Tips for Using Credit Cards to Your Advantage
Having 1 or more credit cards can provide numerous benefits. In addition to allowing for quick and convenient transactions, many cards now offer various points, rewards, and/or cashback on purchases.
But spending too much money on your credit card or not paying off your balance every month can end up being costly. By following some helpful tips, you can get into good habits and learn to use credit cards to your advantage.
If you don’t have any prior experience with credit cards, be sure to start small. In other words, don’t charge too much at once — and again, make sure you can pay off the full balance amount when you receive your statement each month.
Make Your Payment on Time
Always pay your credit card bill on time, even if you are not able to make the full amount. Timely payments can significantly impact your score, too; in this case, it’s better to leave a balance on your card than reduce your credit score by making your payment late (while also incurring a late fee from the credit card company).
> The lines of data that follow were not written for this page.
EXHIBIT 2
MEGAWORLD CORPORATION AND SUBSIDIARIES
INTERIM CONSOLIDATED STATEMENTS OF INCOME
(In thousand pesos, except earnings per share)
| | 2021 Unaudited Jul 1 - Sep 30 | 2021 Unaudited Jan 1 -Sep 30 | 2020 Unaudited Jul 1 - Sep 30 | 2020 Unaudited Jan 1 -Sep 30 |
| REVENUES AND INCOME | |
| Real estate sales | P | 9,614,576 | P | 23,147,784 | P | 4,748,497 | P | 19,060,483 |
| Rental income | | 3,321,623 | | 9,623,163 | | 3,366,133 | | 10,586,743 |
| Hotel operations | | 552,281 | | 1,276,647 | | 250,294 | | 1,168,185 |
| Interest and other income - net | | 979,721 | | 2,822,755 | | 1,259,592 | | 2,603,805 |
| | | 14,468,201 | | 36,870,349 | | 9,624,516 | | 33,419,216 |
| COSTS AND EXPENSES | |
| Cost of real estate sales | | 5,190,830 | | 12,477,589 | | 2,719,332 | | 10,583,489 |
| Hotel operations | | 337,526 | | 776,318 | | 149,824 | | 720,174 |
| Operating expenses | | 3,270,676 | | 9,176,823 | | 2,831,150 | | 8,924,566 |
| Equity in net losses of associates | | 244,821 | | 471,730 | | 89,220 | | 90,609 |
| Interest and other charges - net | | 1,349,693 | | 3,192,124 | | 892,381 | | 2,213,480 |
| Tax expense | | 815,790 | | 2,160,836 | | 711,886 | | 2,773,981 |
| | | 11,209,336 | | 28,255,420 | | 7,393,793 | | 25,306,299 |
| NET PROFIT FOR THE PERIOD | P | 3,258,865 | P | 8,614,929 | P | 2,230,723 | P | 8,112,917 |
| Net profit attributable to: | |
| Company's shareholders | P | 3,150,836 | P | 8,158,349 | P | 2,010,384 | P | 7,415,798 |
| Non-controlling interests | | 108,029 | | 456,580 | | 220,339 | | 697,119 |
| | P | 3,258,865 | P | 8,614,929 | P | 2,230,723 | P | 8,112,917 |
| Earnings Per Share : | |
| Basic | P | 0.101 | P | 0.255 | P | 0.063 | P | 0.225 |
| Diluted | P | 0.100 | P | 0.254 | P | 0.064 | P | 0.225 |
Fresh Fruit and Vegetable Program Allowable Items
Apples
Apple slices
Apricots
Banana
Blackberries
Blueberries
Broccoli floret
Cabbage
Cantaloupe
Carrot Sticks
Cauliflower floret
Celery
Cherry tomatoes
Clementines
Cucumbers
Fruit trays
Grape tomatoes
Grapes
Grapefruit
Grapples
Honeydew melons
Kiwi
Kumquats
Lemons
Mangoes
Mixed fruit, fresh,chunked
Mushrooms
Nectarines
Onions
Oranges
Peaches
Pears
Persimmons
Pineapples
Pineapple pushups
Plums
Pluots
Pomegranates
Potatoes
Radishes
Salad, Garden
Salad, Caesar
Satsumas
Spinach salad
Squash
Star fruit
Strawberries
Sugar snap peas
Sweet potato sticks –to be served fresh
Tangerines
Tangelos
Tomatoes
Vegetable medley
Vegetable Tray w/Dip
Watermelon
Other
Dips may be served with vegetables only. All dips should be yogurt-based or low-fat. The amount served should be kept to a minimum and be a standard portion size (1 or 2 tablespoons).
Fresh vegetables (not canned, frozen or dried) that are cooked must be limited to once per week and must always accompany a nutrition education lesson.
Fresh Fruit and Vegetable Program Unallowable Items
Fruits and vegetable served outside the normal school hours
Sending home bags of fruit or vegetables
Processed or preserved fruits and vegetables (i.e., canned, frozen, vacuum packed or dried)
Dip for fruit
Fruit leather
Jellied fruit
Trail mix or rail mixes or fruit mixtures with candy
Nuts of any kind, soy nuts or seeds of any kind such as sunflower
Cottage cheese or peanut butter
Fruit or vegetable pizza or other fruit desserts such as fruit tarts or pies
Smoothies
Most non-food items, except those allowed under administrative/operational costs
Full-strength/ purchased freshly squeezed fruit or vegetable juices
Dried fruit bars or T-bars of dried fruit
Hot Tip: If you’re in a real bind and need more time to clear off your balance and therefore reduce your interest payments, then you could look into transferring your balance to a credit card with 0% intro APR on balance transfers.
Determine Needs vs. Wants
When it comes to making purchases, having a credit card can definitely open up a whole new array of options. Unfortunately, this can result in a sizable balance each month, often racked up for items you really don’t need.
With that in mind, make sure to only purchase items you truly need with your card and ensure you can make the payment when it comes due. Otherwise, you may need to forgo certain purchases.
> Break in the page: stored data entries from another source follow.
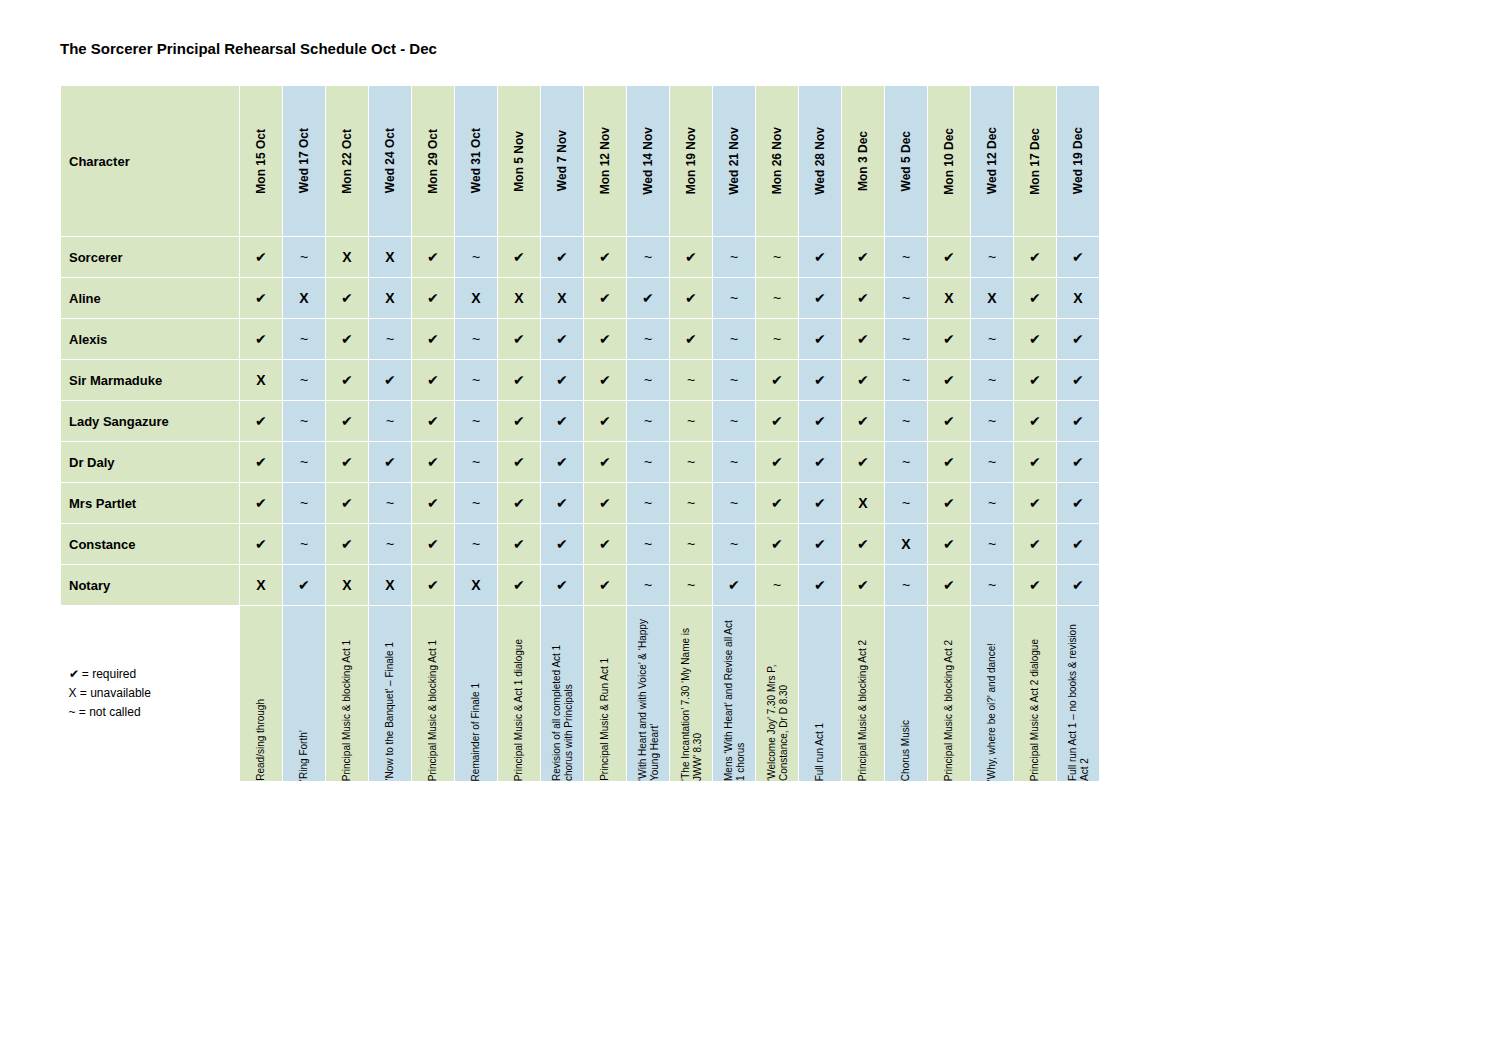The Sorcerer Principal Rehearsal Schedule Oct - Dec
| Character | Mon 15 Oct | Wed 17 Oct | Mon 22 Oct | Wed 24 Oct | Mon 29 Oct | Wed 31 Oct | Mon 5 Nov | Wed 7 Nov | Mon 12 Nov | Wed 14 Nov | Mon 19 Nov | Wed 21 Nov | Mon 26 Nov | Wed 28 Nov | Mon 3 Dec | Wed 5 Dec | Mon 10 Dec | Wed 12 Dec | Mon 17 Dec | Wed 19 Dec |
| --- | --- | --- | --- | --- | --- | --- | --- | --- | --- | --- | --- | --- | --- | --- | --- | --- | --- | --- | --- | --- |
| Sorcerer | ✔ | ~ | X | X | ✔ | ~ | ✔ | ✔ | ✔ | ~ | ✔ | ~ | ~ | ✔ | ✔ | ~ | ✔ | ~ | ✔ | ✔ |
| Aline | ✔ | X | ✔ | X | ✔ | X | X | X | ✔ | ✔ | ✔ | ~ | ~ | ✔ | ✔ | ~ | X | X | ✔ | X |
| Alexis | ✔ | ~ | ✔ | ~ | ✔ | ~ | ✔ | ✔ | ✔ | ~ | ✔ | ~ | ~ | ✔ | ✔ | ~ | ✔ | ~ | ✔ | ✔ |
| Sir Marmaduke | X | ~ | ✔ | ✔ | ✔ | ~ | ✔ | ✔ | ✔ | ~ | ~ | ~ | ✔ | ✔ | ✔ | ~ | ✔ | ~ | ✔ | ✔ |
| Lady Sangazure | ✔ | ~ | ✔ | ~ | ✔ | ~ | ✔ | ✔ | ✔ | ~ | ~ | ~ | ✔ | ✔ | ✔ | ~ | ✔ | ~ | ✔ | ✔ |
| Dr Daly | ✔ | ~ | ✔ | ✔ | ✔ | ~ | ✔ | ✔ | ✔ | ~ | ~ | ~ | ✔ | ✔ | ✔ | ~ | ✔ | ~ | ✔ | ✔ |
| Mrs Partlet | ✔ | ~ | ✔ | ~ | ✔ | ~ | ✔ | ✔ | ✔ | ~ | ~ | ~ | ✔ | ✔ | X | ~ | ✔ | ~ | ✔ | ✔ |
| Constance | ✔ | ~ | ✔ | ~ | ✔ | ~ | ✔ | ✔ | ✔ | ~ | ~ | ~ | ✔ | ✔ | ✔ | X | ✔ | ~ | ✔ | ✔ |
| Notary | X | ✔ | X | X | ✔ | X | ✔ | ✔ | ✔ | ~ | ~ | ✔ | ~ | ✔ | ✔ | ~ | ✔ | ~ | ✔ | ✔ |
| ✔ = required X = unavailable ~ = not called | Read/sing through | ‘Ring Forth’ | Principal Music & blocking Act 1 | ‘Now to the Banquet’ – Finale 1 | Principal Music & blocking Act 1 | Remainder of Finale 1 | Principal Music & Act 1 dialogue | Revision of all completed Act 1 chorus with Principals | Principal Music & Run Act 1 | ‘With Heart and with Voice’ & ‘Happy Young Heart’ | ‘The Incantation’ 7.30 ‘My Name is JWW’ 8.30 | Mens ‘With Heart’ and Revise all Act 1 chorus | ‘Welcome Joy’ 7.30 Mrs P, Constance, Dr D 8.30 | Full run Act 1 | Principal Music & blocking Act 2 | Chorus Music | Principal Music & blocking Act 2 | ‘Why, where be oi?’ and dance! | Principal Music & Act 2 dialogue | Full run Act 1 – no books & revision Act 2 |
Don’t Sign up for Unneeded Credit Cards
While it may be nice to receive a “free welcome bonus” that is being offered by a credit card issuer, be careful. If a card vendor asks you to apply for their card, keep in mind that doing so will typically require the company to check your credit, which can result in lowering your credit score.
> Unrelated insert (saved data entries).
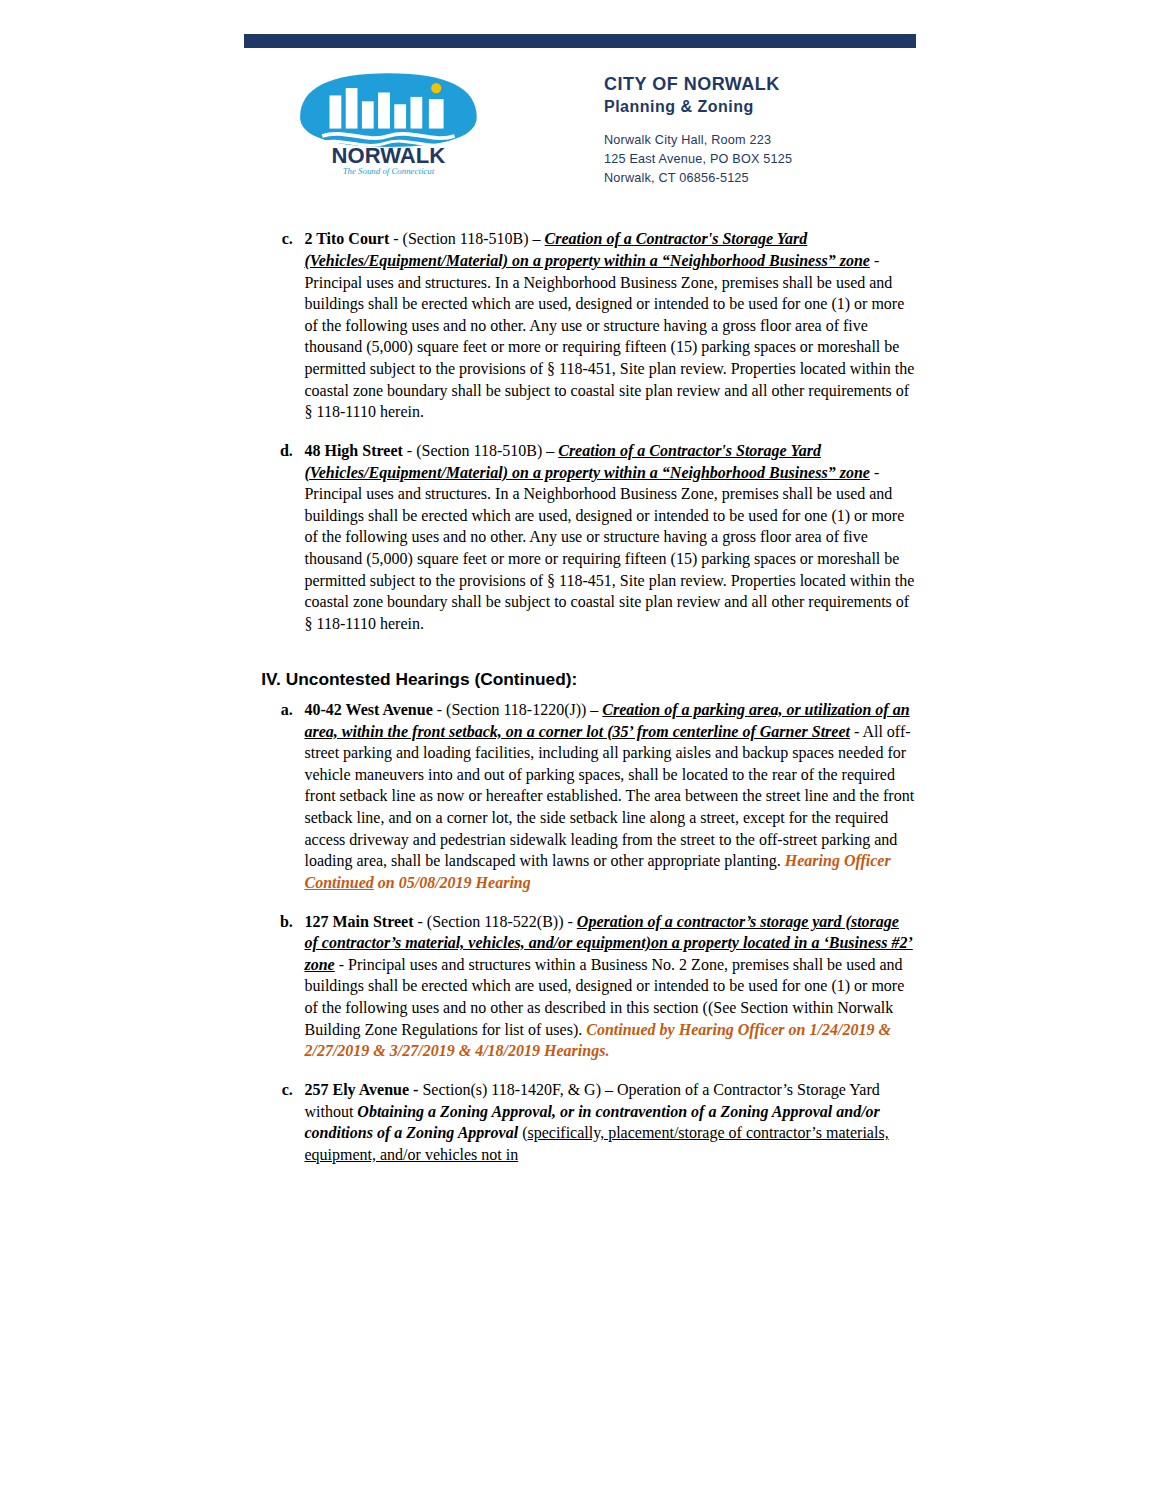NORWALK The Sound of Connecticut
CITY OF NORWALK
Planning & Zoning
Norwalk City Hall, Room 223
125 East Avenue, PO BOX 5125
Norwalk, CT 06856-5125
2 Tito Court - (Section 118-510B) – Creation of a Contractor's Storage Yard (Vehicles/Equipment/Material) on a property within a “Neighborhood Business” zone - Principal uses and structures. In a Neighborhood Business Zone, premises shall be used and buildings shall be erected which are used, designed or intended to be used for one (1) or more of the following uses and no other. Any use or structure having a gross floor area of five thousand (5,000) square feet or more or requiring fifteen (15) parking spaces or moreshall be permitted subject to the provisions of § 118-451, Site plan review. Properties located within the coastal zone boundary shall be subject to coastal site plan review and all other requirements of § 118-1110 herein.
48 High Street - (Section 118-510B) – Creation of a Contractor's Storage Yard (Vehicles/Equipment/Material) on a property within a “Neighborhood Business” zone - Principal uses and structures. In a Neighborhood Business Zone, premises shall be used and buildings shall be erected which are used, designed or intended to be used for one (1) or more of the following uses and no other. Any use or structure having a gross floor area of five thousand (5,000) square feet or more or requiring fifteen (15) parking spaces or moreshall be permitted subject to the provisions of § 118-451, Site plan review. Properties located within the coastal zone boundary shall be subject to coastal site plan review and all other requirements of § 118-1110 herein.
IV. Uncontested Hearings (Continued):
40-42 West Avenue - (Section 118-1220(J)) – Creation of a parking area, or utilization of an area, within the front setback, on a corner lot (35’ from centerline of Garner Street - All off-street parking and loading facilities, including all parking aisles and backup spaces needed for vehicle maneuvers into and out of parking spaces, shall be located to the rear of the required front setback line as now or hereafter established. The area between the street line and the front setback line, and on a corner lot, the side setback line along a street, except for the required access driveway and pedestrian sidewalk leading from the street to the off-street parking and loading area, shall be landscaped with lawns or other appropriate planting. Hearing Officer Continued on 05/08/2019 Hearing
127 Main Street - (Section 118-522(B)) - Operation of a contractor’s storage yard (storage of contractor’s material, vehicles, and/or equipment)on a property located in a ‘Business #2’ zone - Principal uses and structures within a Business No. 2 Zone, premises shall be used and buildings shall be erected which are used, designed or intended to be used for one (1) or more of the following uses and no other as described in this section ((See Section within Norwalk Building Zone Regulations for list of uses). Continued by Hearing Officer on 1/24/2019 & 2/27/2019 & 3/27/2019 & 4/18/2019 Hearings.
257 Ely Avenue - Section(s) 118-1420F, & G) – Operation of a Contractor’s Storage Yard without Obtaining a Zoning Approval, or in contravention of a Zoning Approval and/or conditions of a Zoning Approval (specifically, placement/storage of contractor’s materials, equipment, and/or vehicles not in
Cut up or Hide Your Credit Card(s)
In extreme scenarios, you may need to consider cutting up or hiding your card(s) so you don’t make any more purchases on credit. Even though doing so can make your financial life a bit less convenient, it can also help ensure that you don’t rack up any more charges (and the corresponding interest) on your card(s).
When It Makes Sense To Use a Credit Card (and When It Doesn’t)
Using credit cards to make purchases can offer ease and convenience. But just like most other things in life, there are times when it can make sense to use credit cards… and times when it doesn’t.
Overall, it can make sense to use a credit card if:
- You are able to pay off your balance in full each month
- The rewards you’re accumulating are worth more than the cost of the card
- You want additional fraud protection on your purchases
- You want to build or improve your credit score
Alternatively, it can make sense not to use credit if:
- You already have a considerable amount of credit card debt
- Using a credit card would only add to your debt balance(s)
- You are working hard to stick to a budget and be more mindful of your spending habits
In these cases, using cash or debit could be more beneficial for you — even if you only need to do so for the short term.
Hot Tip: If you’re unsure of the differences, see our article on debit cards vs. credit cards to learn which may be best for you.
Credit cards can allow you to make more (and larger) purchases without the need to apply for a loan, and without having to wait until you have enough money in the bank to pay cash for an item or a service.
But when you use credit cards, it’s also imperative to look out for interest and other charges, as these can make the cost of your actual purchase much higher. Using the right type of credit card responsibly can benefit you in many ways, including the accumulation of various points or rewards.